Все лицо Пелагеи Михайловны покосило на сторону, она глядела одним глазом, слегка закатившимся, рот был искривлен. Увидя Василька, Пелагея Михайловна зашевелила ртом, но вместо слов Василек услыхала какие-то ужасные гортанные звуки, которые можно было принять за шутку, если бы они были произнесены ребенком.
По счастью, пришедший Аким Акимович, давно уже дожидавшийся Василька в гостиной, чтобы, по обыкновению, сесть за чай, услыхал шум и, расспросив, понял, в чем дело. Тотчас же на лошадях Тюфякиных он поскакал за доктором. Затем до полуночи прохлопотали тщетно все около Пелагеи Михайловны. У нее сделался удар…
Василек была настолько потрясена, что прежний арест уж казался ей чуть не шуткой сравнительно с теперешней бедой.

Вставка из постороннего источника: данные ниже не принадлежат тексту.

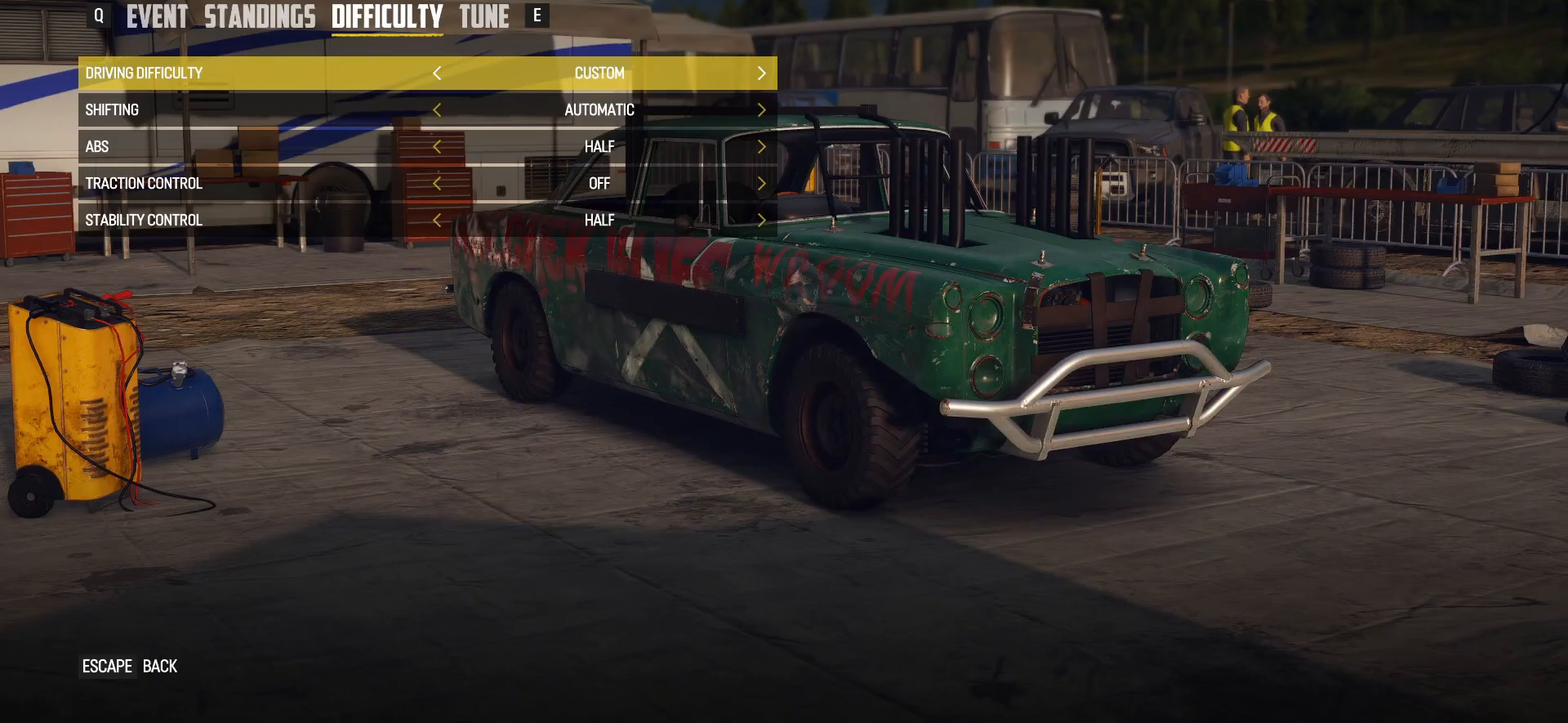
{"buttons": [], "left_stick": "center", "events": []}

Она даже не заметила присутствия в доме, далеко за полночь, человека, который все-таки был для нее дороже всего в мире, то есть Шепелева.
Около часу ночи, когда Квасов сидел около больной, а доктор уехал, Шепелев обратился к ней с вопросом, почему случился удар у Пелагеи Михайловны.
Василек отозвалась неведением и внезапно догадалась пойти к сестре. Спросить! Но она вдруг всплеснула руками и выговорила:
– Настя-то? Где ж Настя? Ее с нами не было…
Княжна только теперь вспомнила, что Настя за все это время хлопот около тетки не появилась ни разу.
– Да и я хотел все спросить, – воскликнул Шепелев. – Как же в этакое время да не прийти помочь!
Василек тотчас же решила мысленно, что, стало быть, сестра лежит тоже беспомощно в своей горнице. Она бросилась туда. Горница Насти была пуста. Только ящики комодов были выдвинуты, многое выброшено на пол. Некоторых вещей, одного образа из киота и маленького ларчика, где были ее бриллианты, не было.
Через четверть часа после новой сумятицы в доме Василек и все домочадцы убедились, что княжны Настасьи не было в доме.
XV
И странно распорядилась судьба! Самое тяжелое время в доме Тюфякиных оказалось для Василька самым счастливым временем ее жизни.
Тетка была в постели почти без движения, доктор не ручался за ее жизнь. Сестра позорно бежала из дому, сама оговорила себя в канцелярии Гудовича и добилась того, что последовала за ссыльным братом.
Но зато здесь бывал теперь всякий день Шепелев. Вместе с Васильком ухаживал он за больной, просиживал целые часы около ее постели, проводил иногда целые дни наедине с Васильком. Видать ее сделалось для него потребностью. Ей одной изливал он свою душу, ей одной передавал всякий день то, что приходилось ему теперь перечувствовать и выстрадать от бессердечной женщины.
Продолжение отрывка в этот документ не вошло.